Provided data »
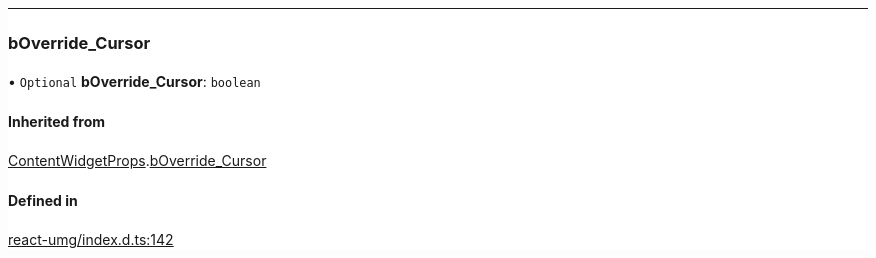 ___

### bOverride\_Cursor

• `Optional` **bOverride\_Cursor**: `boolean`

#### Inherited from

[ContentWidgetProps](react_umg.ContentWidgetProps.md).[bOverride_Cursor](react_umg.ContentWidgetProps.md#boverride_cursor)

#### Defined in

[react-umg/index.d.ts:142](https://github.com/YugMetaverse/yug_typings/blob/b7d9b19/react-umg/index.d.ts#L142)
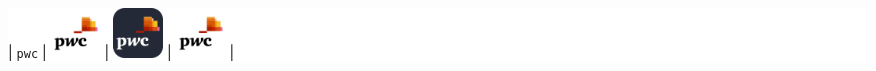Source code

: | `pwc` | <img src="./icons/PWC.svg" width="50"> | <img src="./icons/PWC-Dark.svg" width="50"> | <img src="./icons/PWC-Light.svg" width="50"> |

Problem to work on »
Would you copy every entry exactly as it stands, leaving out the pictures?

Solution for this task »
 ___

### bOverride\_Cursor

• `Optional` **bOverride\_Cursor**: `boolean`

#### Inherited from

[ContentWidgetProps](react_umg.ContentWidgetProps.md).[bOverride_Cursor](react_umg.ContentWidgetProps.md#boverride_cursor)

#### Defined in

[react-umg/index.d.ts:142](https://github.com/YugMetaverse/yug_typings/blob/b7d9b19/react-umg/index.d.ts#L142)
Source code

: | `pwc` | <img src="./icons/PWC.svg" width="50"> | <img src="./icons/PWC-Dark.svg" width="50"> | <img src="./icons/PWC-Light.svg" width="50"> |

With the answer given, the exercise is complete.